Whatever happened between former IMF head Dominique Strauss-Kahn and the immigrant housekeeper he is (still) charged with sexually assaulting earlier this year is likely destined to remain a murky bit of business. He’s got a record as a sexual harasser, she’s admitted to faking rape previously. Stir in the fact that there are plenty of powerful people who had reason want Strauss-Kahn sidelined, and you have a case that will keep everyone from feminists to Bilderberg types debating for years over what really happened in that $3,000 a night luxury suite at the Sofitel Hotel in Midtown Manhattan this past spring.
Yet, almost unbelievably, there is a victory for women in this sorry saga. Yes, a victory. Really.
No one deemed the housekeeper “a little bit nutty and a little bit slutty,” as was said about Anita Hill a mere twenty years ago, when she first surfaced to accuse Clarence Thomas of sexual harassment at work. Nor was she dismissed by the powers-that-be as a deranged groupie and stalker, like Monica Lewinsky in the wake of the charges she had had an affair with President Bill Clinton, a character assassination that might well have worked but for the infamous semen-stained dress.
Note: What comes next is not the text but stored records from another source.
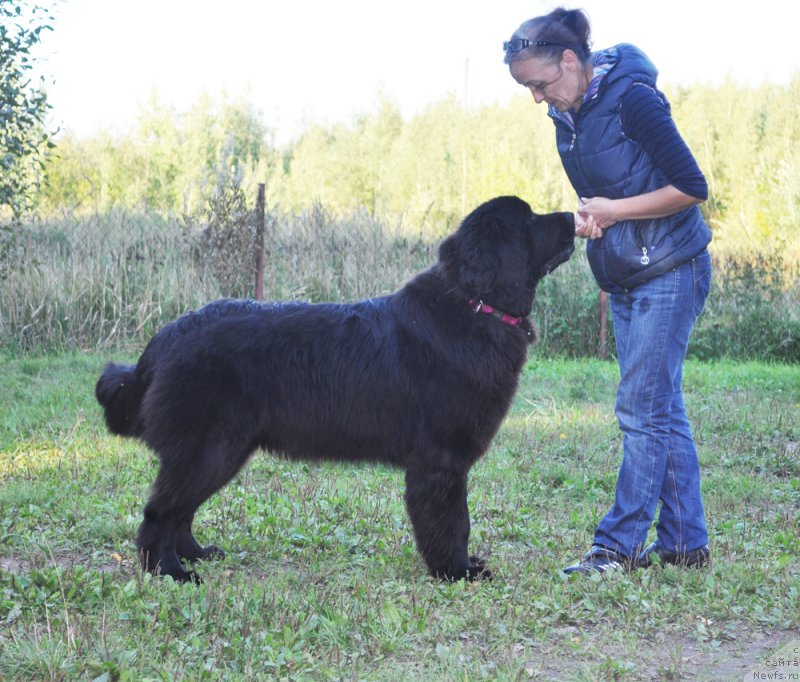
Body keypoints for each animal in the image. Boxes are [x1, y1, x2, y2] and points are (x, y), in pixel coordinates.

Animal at [95, 194, 576, 580]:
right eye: (530, 220)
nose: (574, 214)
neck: (476, 304)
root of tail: (167, 336)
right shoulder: (441, 462)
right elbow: (453, 522)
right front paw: (457, 572)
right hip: (208, 448)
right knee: (160, 513)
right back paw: (170, 572)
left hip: (218, 451)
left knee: (182, 510)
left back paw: (196, 554)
And no one suggested that the housekeeper had “asked for it” by simply opening a door and entering Strauss-Kahn’s room with her cleaning cart.
Instead, this relatively powerless immigrant was believed, at least until the investigators discovered there was possible reason to doubt her veracity. It the reverse of what likely would have happened a little more than a decade ago. Like all successful social change it’s more or less taken for granted, so much so that it’s left to me to point it out on this rather lowly blog. We’ve come a long way. Let’s not forget it.